Full marks to the Old Vic and Dialogue for presenting the British premier of a play by one of the leading contemporary dramatists writing in French who is little known here. The only play of his I've seen was Wedding Day of the Cro Magnons at the Soho theatre a couple of years ago, also produced by Dialogue and with the same director, Patricia Benecke. That was a surreal black comedy set in a civil war but this play, also rooted in the horrors of civil conflict, is no comedy.
Born in Lebanon, though he has lived in Canada and France, Mouawad witnessed the war in Lebanon as a child, including some incidents like those in his play, and the swathes of rippling sand which back the stage and pile into corners of the tunnels through which the audience pass are a reminder of the Middle East, but this is a story that could as easily relate to Africa, the Balkans or anywhere that has been ripped apart by rival factions.

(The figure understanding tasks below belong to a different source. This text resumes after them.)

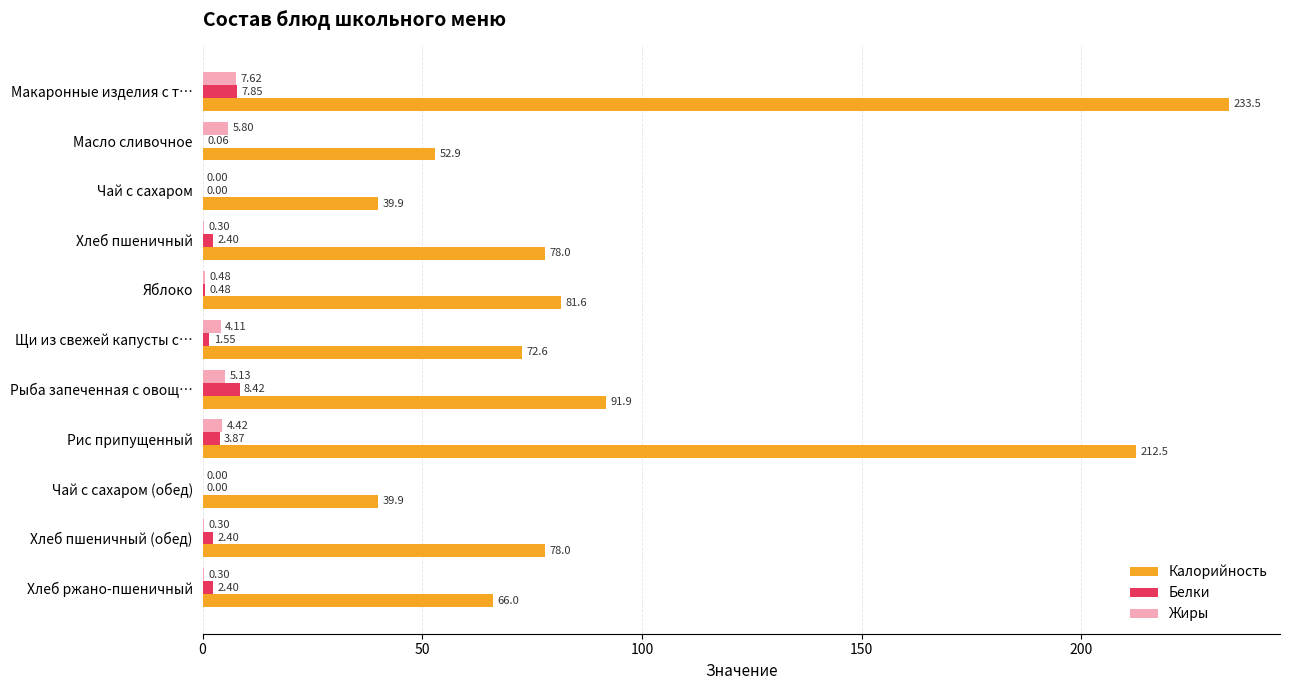

How many positive values does the Жиры series have?

9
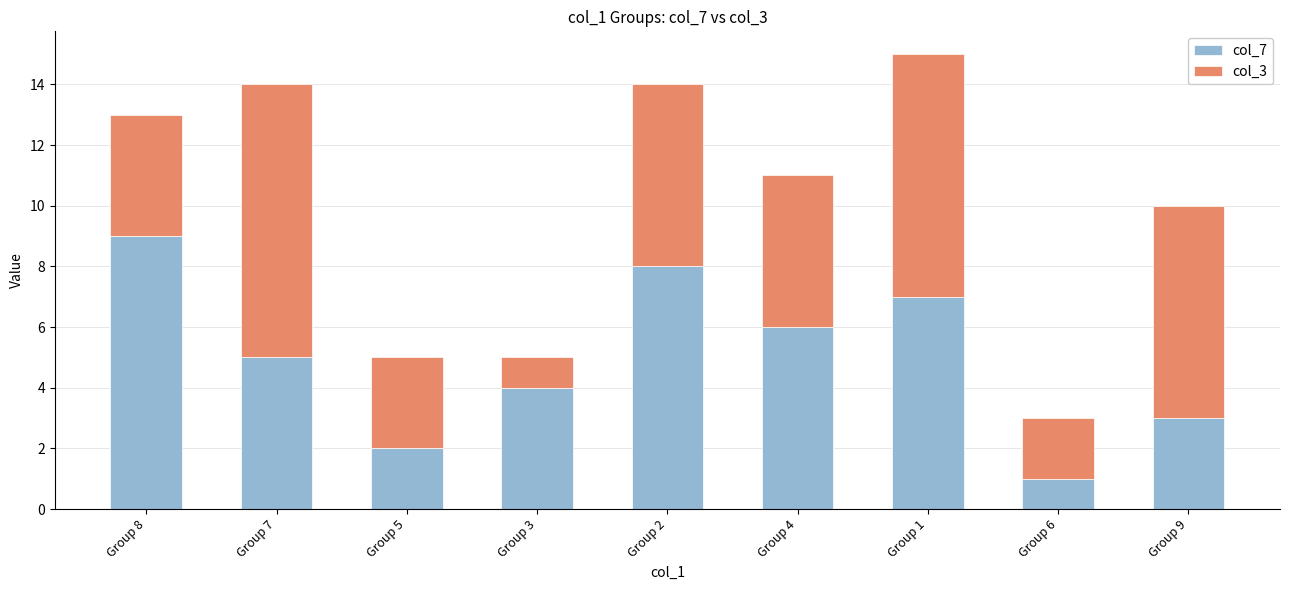

At which label does col_7 reach its peak?

Group 8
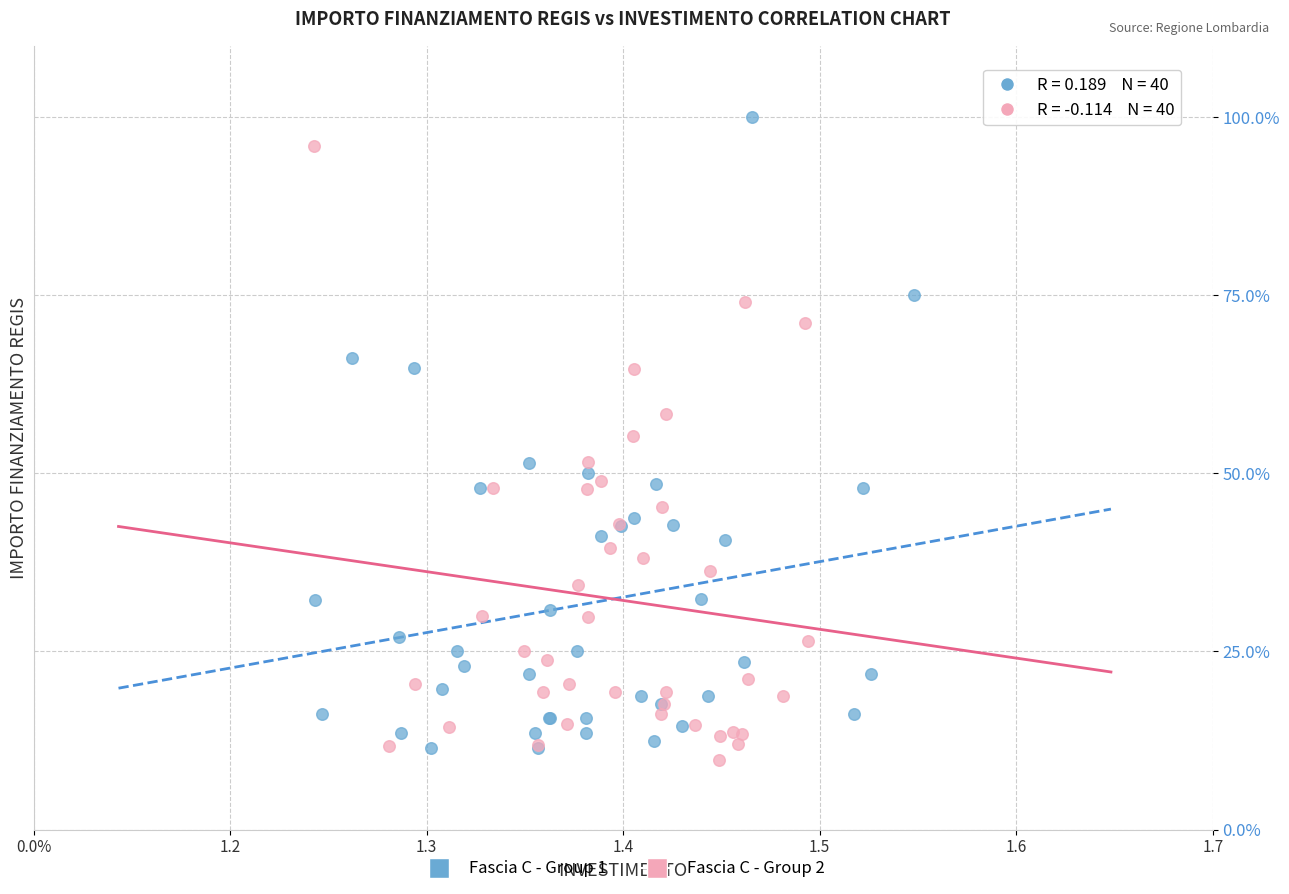

Which series contains the lowest Y value?

Fascia C - Group 2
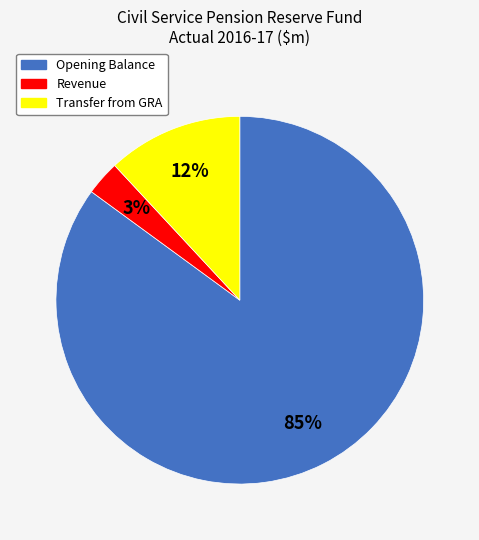

True or false: Transfer from GRA accounts for 27% of the total.

False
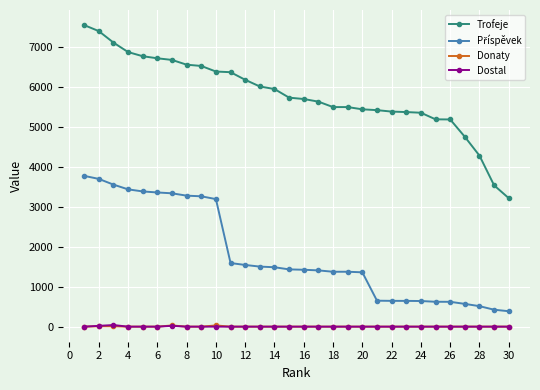

Which series has the largest range (max minus min)?

Trofeje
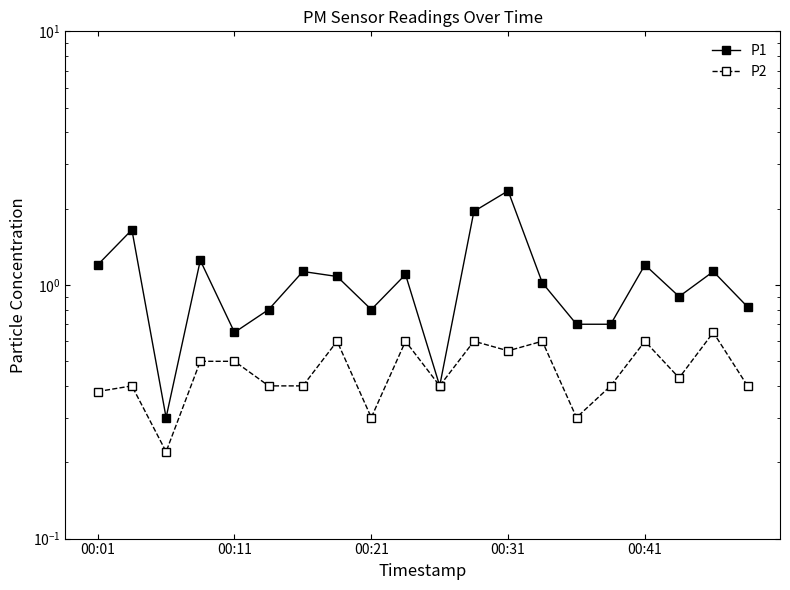

True or false: P2 has a value of 0.4 at 17.

True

He presents us with a pair of twins, one a theoretical mathematician, the other a boxer, whose mother has recently died. Some years earlier she had carefully followed a series of war crimes trials and then lapsed into five years in which she never spoke. Her will leaves instructions for an unusual burial and two letters which they are instructed to deliver to their father, whom they thought was dead, and a brother whom they never knew existed. Simon (Richard Simons), the son, wants none of it but the daughter, Janine (Sirine Saba), begins a quest through the places of her mother's past to find her father, if he is still alive.
It is not like a detective story, there is no unravelling of clues, though the revelations along the way are not what you might expect. In parallel we see actual scenes from her mother Nawal's past, from a passionate romance when she was only 15 from which she bore a child that was taken from her, through her travels in search of that child in the middle of civil war, accompanied for a time by a gypsy refugee (Miranda Pleasance). Three actresses play Nawal: Jennifer Kidd, the sprightly youngster, Caroline Loncq the mature woman, active in the struggle, and Jennie Stoller the older lady, impressively voicing her letters and confronting those she loves and hates with calm authority.
Patrick Driver plays Nawal's solicitor, establishing the play firmly with a long speech to the silent twins that, as he plays it, tells us as much about the man as about the dead woman's will: a challenge well met. But this is a fine cast throughout with Stephen Finegold as Nawal's carer in her retirement home or a country shepherd and Christopher Patrick Nolan as a rock-singing sniper with most of the cast doubling to provides groups that make this seem a much bigger company.
Warmly and beautifully lit by Chanine Yavryan with chants and music by Nikola Kodjabashia, Benecke's production creates an atmosphere that surmounts the noise of trains overhead, though even they could represent some sort of warlike intrusion. Indeed, she and designer Noami Dawson cleverly use images from one strand of the play to represent things in the other: a garden water jet is suddenly a spray of bullets, the pneumatic drills of road works machine gun fire.
Rather more heavy-handed is the way in which Janine's mathematics is used as a central metaphor: people in the corners of a polygon all have different views of a situation. Like them, as we move position we see a different interpretation of things but is it really necessary to turn this into a lecture, even if that is the character's job? Even more confusing to those who lack mathematical sophistication is the reasoning behind her assertion that 1 + 1 = 1 and what it means - the plot itself gives us much better proof, without recourse to arithmetic.
Mouawad presents us with moments of stark horror but love and hate are bedfellows in this drama When we eventually discover the personal trauma that brought on Nawal's silence there is a kind of resolution as things are brought together like the ending of one of Shakespeare's late plays but, although dramatically it may seem a formal closure, it is no happy ending but leaves new wounds raw and bleeding.